**Text block:**
The Committee concluded that the failure of other seven States to pay the minimum amount necessary to avoid the application of Article 19 was due to conditions beyond their control and recommended that they be permitted to vote until 30 June next year, he said. Noting a recent payment by the Comoros, it urged that country to continue reducing its arrears and encouraged it to consider the possibility of submitting a payment plan. Also noted with appreciation was Tajikistan's continued effort to meet and exceed its commitments under its multi-year plan. The Committee, however, considered that, as a technical advisory body, it was not competent to consider the request from Tajikistan that its peacekeeping arrears accrued before 2000 should be written off.
Two Member States, Chad and Iraq, had subsequently paid the amounts necessary to restore their vote in the Assembly. In its resolution 59/312 of 14 July, the Assembly had decided that the Central Africa Republic, Comoros, Georgia, Guinea-Bissau, Liberia, Niger, Sao Tome and Principe, Somalia and Tajikistan would be permitted to vote in the Assembly until it took a final decision during the main part of its sixtieth session. Accordingly, there were no Member States that currently came under Article 19 and have no vote in the Assembly.
The United Nations Controller, WARREN SACH, then introduced the Secretary-General's report on multi-year payment plans (document A/60/66) and unpaid assessed contributions of the former Yugoslavia (document A/60/140). On the latter, he said that in its decision 59/551, the Assembly had decided to defer that question for future consideration. The report before the Fifth Committee concluded that, as unpaid assessments of the Socialist Federal Republic of Yugoslavia were not collectible from that State, the Assembly would need to decide what action should be taken. The five successor States had proposed that the full amount should be written off. A proposal had also been made to request the successor States to pay the arrears of the former Yugoslavia arising before its final dissolution on 27 April 1992 and write off the balance arising thereafter. Alternatively, payment of the pre-dissolution arrears could be sought from the five successor States and the post-dissolution balance could be sought from Serbia and Montenegro based on the principle of estoppel. Those three options were by no means exhaustive and many other variants could be considered.
On 1 November 2000, when it ceased to be a Member State, the former Yugoslavia had outstanding assessed contributions totalling some $16.23 million, a credit of $1,846 in the special account for the United Nations Transitional Assistance Group (UNTAG) and an advance of $26,000 to the Working Capital Fund for 2000-2001. Following subsequent allocation of credits in respect of unencumbered balances of a number of peacekeeping accounts for prior periods, the total amount stood at about $16.14 million. The advance to the working Capital Fund of $26,000 was still outstanding and the credit in the special account for UNTAG was now $37,712.
The Chairman of the Fifth Committee, JOHN W. ASHE ( Antigua and Barbuda), introduced a letter from the representative of the Niger (document A/C.5/60/2).
ROMAN KIRN (Slovenia) said he spoke on behalf of all successor States of the Socialist Federal Republic of Yugoslavia -- Bosnia and Herzegovina, Croatia, Slovenia, the former Yugoslav Republic of Macedonia, and Serbia and Montenegro (formerly the Federal Republic of Yugoslavia) -- and was aware of the urgent need to deal with the unpaid assessed contributions of the former Yugoslavia during the sixtieth session.

**What to do:**
**1.** Answer these questions from the Fifth Committee summary, one line each:
(a) Which two Member States later paid enough to restore their vote in the Assembly?
(b) On what date did the former Yugoslavia finally dissolve?
(c) Who chaired the Fifth Committee?
**2.** Write out the part of the Fifth Committee summary that begins at the words "The Chairman of" and stops after the words "Niger (document A/C.5/60/2).", swapping "letter" for "note".
**3.** Summarize the Fifth Committee summary in two sentences.

**Provided data:**
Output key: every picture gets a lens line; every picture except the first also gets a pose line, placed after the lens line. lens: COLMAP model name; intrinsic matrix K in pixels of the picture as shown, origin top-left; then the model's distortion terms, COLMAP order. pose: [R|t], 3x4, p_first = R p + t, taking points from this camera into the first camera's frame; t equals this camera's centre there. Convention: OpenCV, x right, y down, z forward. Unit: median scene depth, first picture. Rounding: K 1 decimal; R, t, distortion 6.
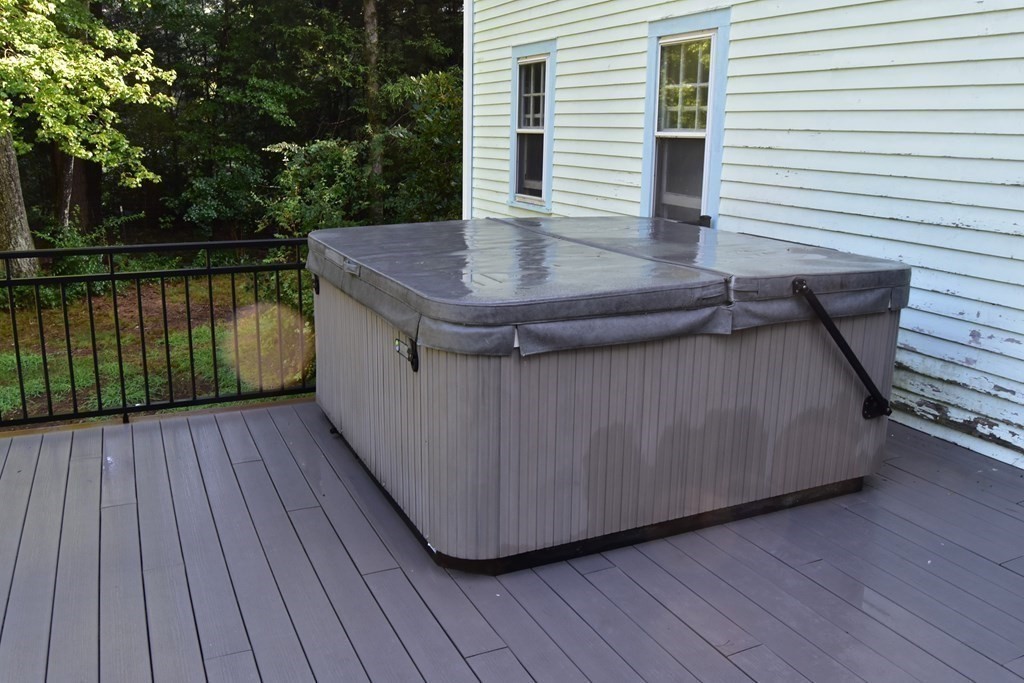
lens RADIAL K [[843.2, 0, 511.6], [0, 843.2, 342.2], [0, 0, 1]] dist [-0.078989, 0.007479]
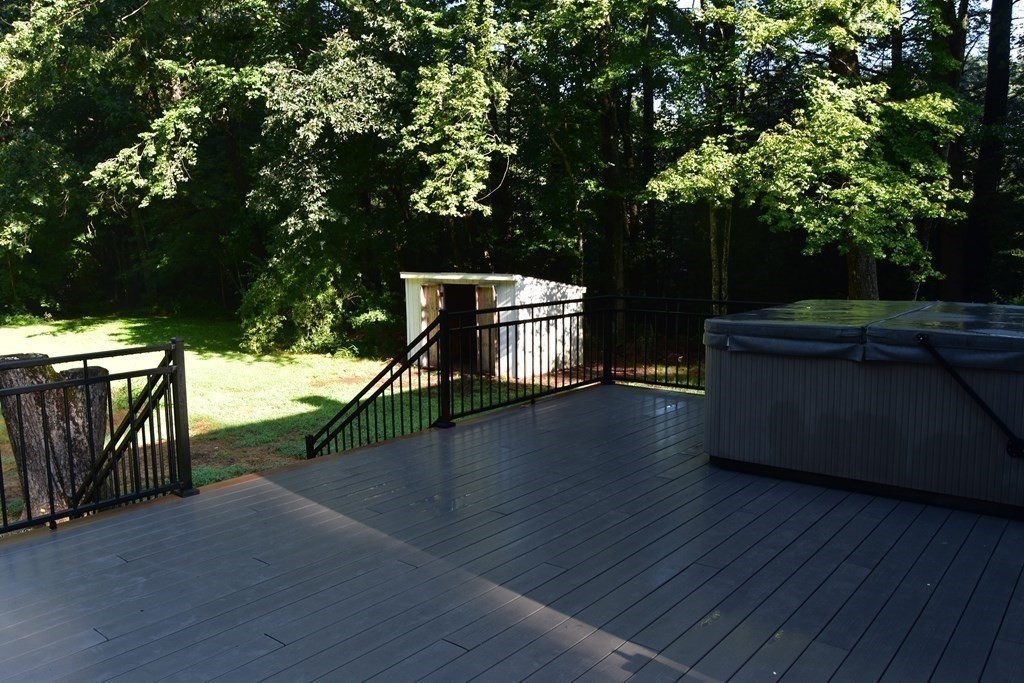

**Answers given:**
**1.**
(a) Chad and Iraq
(b) 27 April 1992
(c) John W. Ashe (Antigua and Barbuda)

**2.**
The Chairman of the Fifth Committee, JOHN W. ASHE ( Antigua and Barbuda), introduced a note from the representative of the Niger (document A/C.5/60/2).

**3.** The Committee recommended that seven States be allowed to vote until 30 June next year, because conditions beyond their control kept them from paying the minimum needed to avoid Article 19, and no Member State currently lacks a vote under that article. The Controller then introduced reports on multi-year payment plans and on the former Yugoslavia's unpaid assessed contributions, which now stand at about $16.14 million and which the five successor States proposed writing off in full.